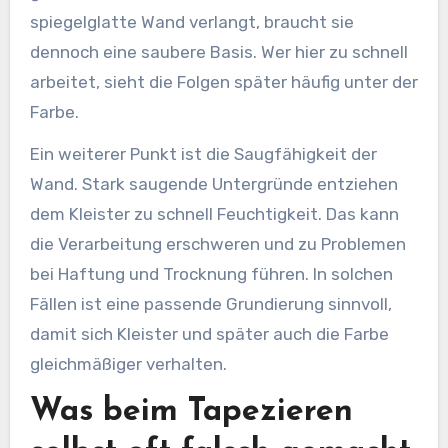
spiegelglatte Wand verlangt, braucht sie
dennoch eine saubere Basis. Wer hier zu schnell
arbeitet, sieht die Folgen später häufig unter der
Farbe.
Ein weiterer Punkt ist die Saugfähigkeit der
Wand. Stark saugende Untergründe entziehen
dem Kleister zu schnell Feuchtigkeit. Das kann
die Verarbeitung erschweren und zu Problemen
bei Haftung und Trocknung führen. In solchen
Fällen ist eine passende Grundierung sinnvoll,
damit sich Kleister und später auch die Farbe
gleichmäßiger verhalten.
Was beim Tapezieren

+++

**Goal of the exercise**
Without any pictures, output the entries above exactly as they appear.

**Written solution**
spiegelglatte Wand verlangt, braucht sie
dennoch eine saubere Basis. Wer hier zu schnell
arbeitet, sieht die Folgen später häufig unter der
Farbe.
Ein weiterer Punkt ist die Saugfähigkeit der
Wand. Stark saugende Untergründe entziehen
dem Kleister zu schnell Feuchtigkeit. Das kann
die Verarbeitung erschweren und zu Problemen
bei Haftung und Trocknung führen. In solchen
Fällen ist eine passende Grundierung sinnvoll,
damit sich Kleister und später auch die Farbe
gleichmäßiger verhalten.
Was beim Tapezieren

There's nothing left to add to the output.